A group of scientists led by Professor Alexander B. Niculescu from Indiana University School of Medicine has developed an RNA biomarker blood test that can detect the severity of a patient's depression, as well as informing on the risk of a patient developing severe depression or bipolar disorder in the future.
The latest blood test built on previous work by Niculescu's group where they identified blood biomarkers that could track suicidality and post-traumatic stress disorder. The description of their latest blood test for depression and bipolar disorder is published in the journal Molecular Psychiatry.
“We have pioneered the area of precision medicine in psychiatry over the last two decades, particularly over the last 10 years. This study represents a current state-of-the-art outcome of our efforts,” said Niculescu. “This is part of our effort to bring psychiatry from the 19th century into the 21st century. To help it become like other contemporary fields such as oncology. Ultimately, the mission is to save and improve lives.”
Developing the test took considerable work. Spanning 4 years and involving more than 300 participants, Niculescu's team procedurally followed a four-step plan to uncover which biomarkers were going to be important to developing a blood test for depression and bipolar. Firstly, they followed a group of participants in the study over a period of time, assessing changes in their mood – up or down – and correlating that with biomarker changes that occurred in their blood going from one mood to the other.
After identifying some candidate biomarkers that changed levels with mood changes, Niculescu's team then cross-referenced and validated the biomarkers they had picked up on with all previously documented biomarkers from related studies in the field.

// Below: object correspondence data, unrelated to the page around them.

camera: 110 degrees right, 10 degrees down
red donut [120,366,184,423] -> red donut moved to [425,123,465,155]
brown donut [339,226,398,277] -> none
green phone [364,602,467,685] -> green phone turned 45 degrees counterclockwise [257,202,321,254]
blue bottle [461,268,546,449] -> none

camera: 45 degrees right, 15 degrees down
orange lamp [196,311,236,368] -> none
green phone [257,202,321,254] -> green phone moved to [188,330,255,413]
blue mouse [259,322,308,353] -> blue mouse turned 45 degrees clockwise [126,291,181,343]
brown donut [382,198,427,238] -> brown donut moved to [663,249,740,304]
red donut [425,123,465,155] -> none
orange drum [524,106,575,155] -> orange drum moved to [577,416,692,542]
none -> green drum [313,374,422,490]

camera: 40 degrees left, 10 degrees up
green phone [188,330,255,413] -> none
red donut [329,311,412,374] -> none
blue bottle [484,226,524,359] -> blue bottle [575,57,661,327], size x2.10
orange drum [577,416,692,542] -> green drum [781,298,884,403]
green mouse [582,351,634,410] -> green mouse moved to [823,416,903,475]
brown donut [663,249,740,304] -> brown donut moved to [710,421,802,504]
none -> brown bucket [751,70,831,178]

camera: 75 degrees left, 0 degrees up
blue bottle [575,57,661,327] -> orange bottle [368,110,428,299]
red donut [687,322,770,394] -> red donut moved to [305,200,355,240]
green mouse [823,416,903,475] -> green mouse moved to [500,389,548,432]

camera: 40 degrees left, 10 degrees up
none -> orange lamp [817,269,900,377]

They identified 26 key biomarkers which they then used in a follow-up investigation where they tracked the changes of these biomarkers in a cohort of patients that had clinically severe depression or mania. Following that validation, they then used the biomarkers in a different cohort of patients to test how well they could use the markers to assess how ill a patient might be or might become in the future.
Thereafter, based on their findings and the ability of the biomarker blood test to accurately assess patient outcomes, they then used it to tailor medication to patient needs.

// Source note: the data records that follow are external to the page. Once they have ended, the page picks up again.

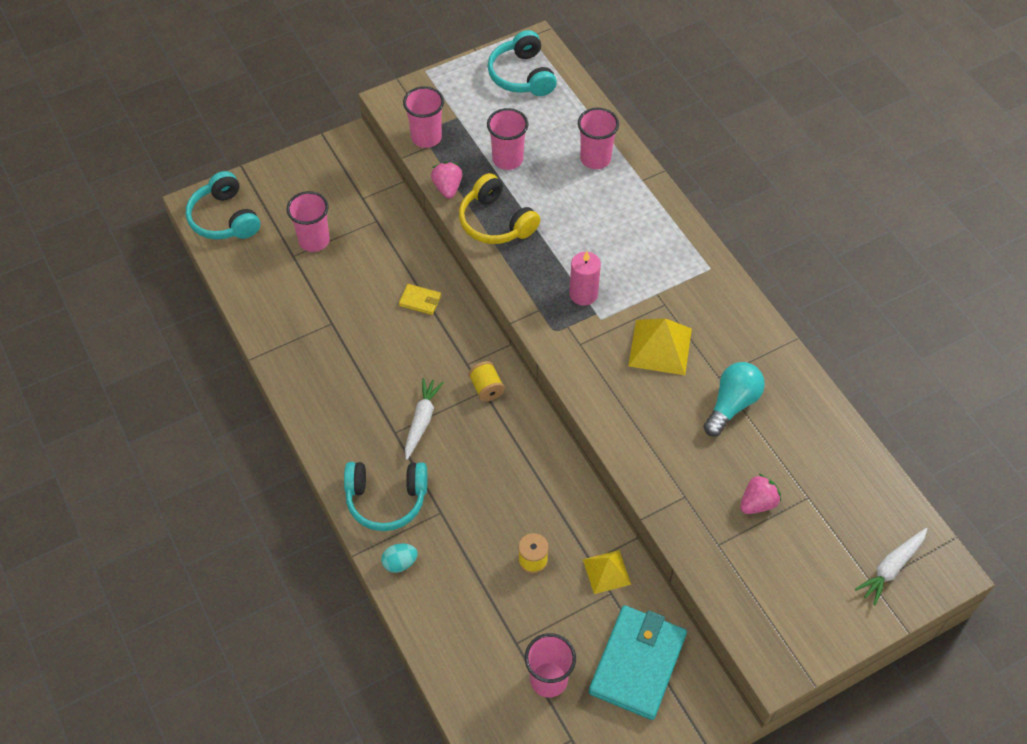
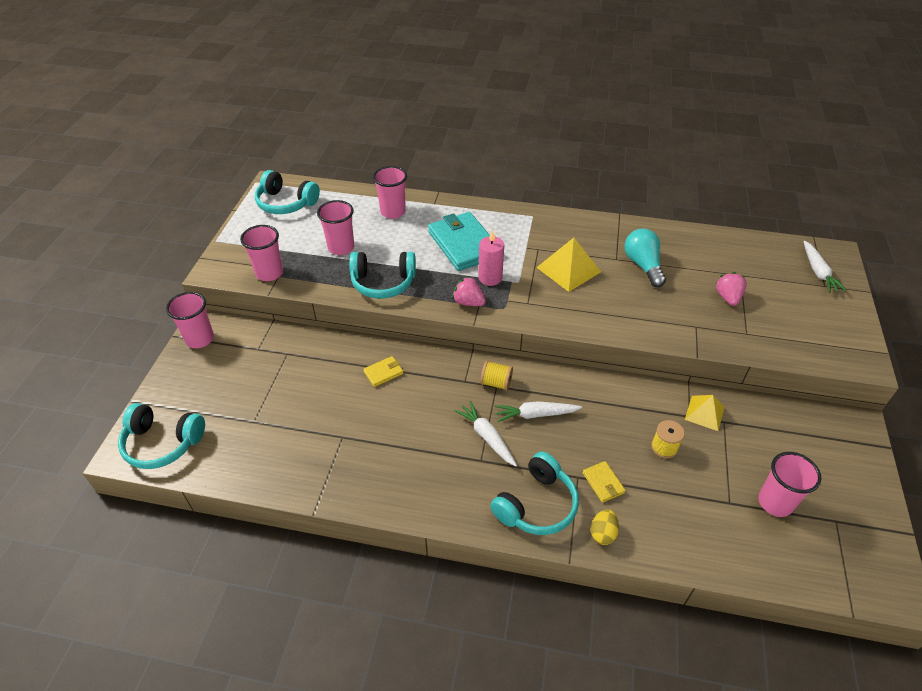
camera: 50 degrees left, 10 degrees down
pink cup [286,191,330,252] -> pink cup moved to [166,292,214,348]
turquoise egg [381,544,418,573] -> yellow egg [591,509,619,545]
pink strawberry [431,162,462,199] -> pink strawberry moved to [452,276,486,306]
yellow headphones [459,173,540,244] -> turquoise headphones [349,252,416,299]
turquoise wallet [589,605,687,720] -> turquoise wallet moved to [428,212,490,271]
none -> white carrot [495,401,582,422]
none -> yellow wallet [583,461,626,503]

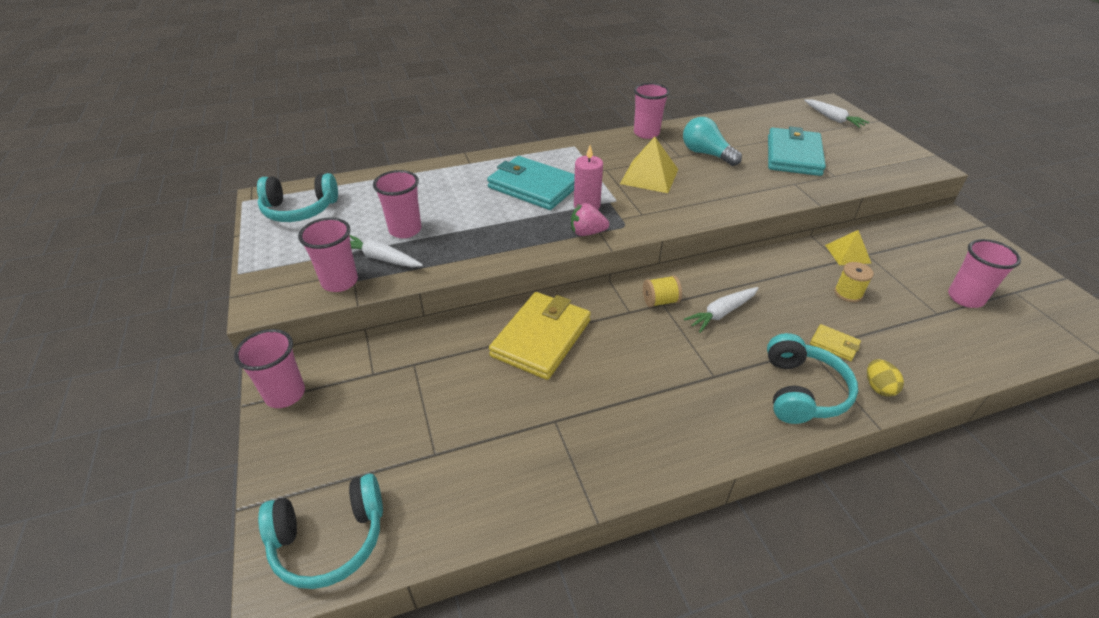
camera: 30 degrees left, 5 degrees down
turquoise headphones [349,252,416,299] -> none
yellow wallet [363,356,403,387] -> yellow wallet [489,292,591,380], size x2.29
pink cup [373,166,407,219] -> pink cup moved to [634,83,670,139]
white carrot [454,401,517,466] -> white carrot moved to [349,235,423,267]
pink strawberry [716,272,747,306] -> turquoise wallet [768,126,826,176]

“Through this work, we wanted to develop blood tests for depression and for bipolar disorder, to distinguish between the two, and to match people to the right treatments,” said Niculescu. “Blood biomarkers are emerging as important tools in disorders where subjective self-report by an individual, or a clinical impression of a health care professional, are not always reliable. These blood tests can open the door to precise, personalized matching with medications, and objective monitoring of response to treatment.”
Interestingly, during their study, the Niculescu team also uncovered another important link between circadian rhythm genes – the genes that regulate our internal day-night clock, wakefulness, and seasonal changes – and mood disorders. This might explain why some patients get more severe symptoms when seasons change, as well as the sleep disturbances often reported in mood disorders.

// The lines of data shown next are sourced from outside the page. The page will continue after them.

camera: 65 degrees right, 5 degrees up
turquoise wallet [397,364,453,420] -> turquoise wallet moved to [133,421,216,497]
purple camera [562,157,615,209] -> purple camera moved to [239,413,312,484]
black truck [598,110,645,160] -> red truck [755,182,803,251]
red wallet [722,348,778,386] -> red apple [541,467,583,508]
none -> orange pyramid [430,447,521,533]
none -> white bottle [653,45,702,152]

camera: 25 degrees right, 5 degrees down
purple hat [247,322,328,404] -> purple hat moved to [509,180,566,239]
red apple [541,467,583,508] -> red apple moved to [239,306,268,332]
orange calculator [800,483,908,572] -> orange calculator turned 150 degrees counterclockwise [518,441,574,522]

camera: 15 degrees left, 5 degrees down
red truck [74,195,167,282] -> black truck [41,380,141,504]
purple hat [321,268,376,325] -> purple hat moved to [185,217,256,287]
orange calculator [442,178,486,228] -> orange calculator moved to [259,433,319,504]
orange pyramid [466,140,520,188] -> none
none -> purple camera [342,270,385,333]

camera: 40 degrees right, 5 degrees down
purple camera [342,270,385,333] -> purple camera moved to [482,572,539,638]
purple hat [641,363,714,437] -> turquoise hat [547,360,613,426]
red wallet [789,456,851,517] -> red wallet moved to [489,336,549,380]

In an era where blood biomarkers are increasingly used in medicine to assess and diagnose, this study adds an important step forward in getting a viable blood test for depression and bipolar into the clinic.
“Blood biomarkers offer real-world clinical practice advantages. The brain cannot be easily biopsied in live individuals, so we’ve worked hard over the years to identify blood biomarkers for neuropsychiatric disorders,” Niculescu concludes. “Given the fact that 1 in 4 people will have a clinical mood disorder episode in their lifetime, the need for and importance of efforts such as ours cannot be overstated.”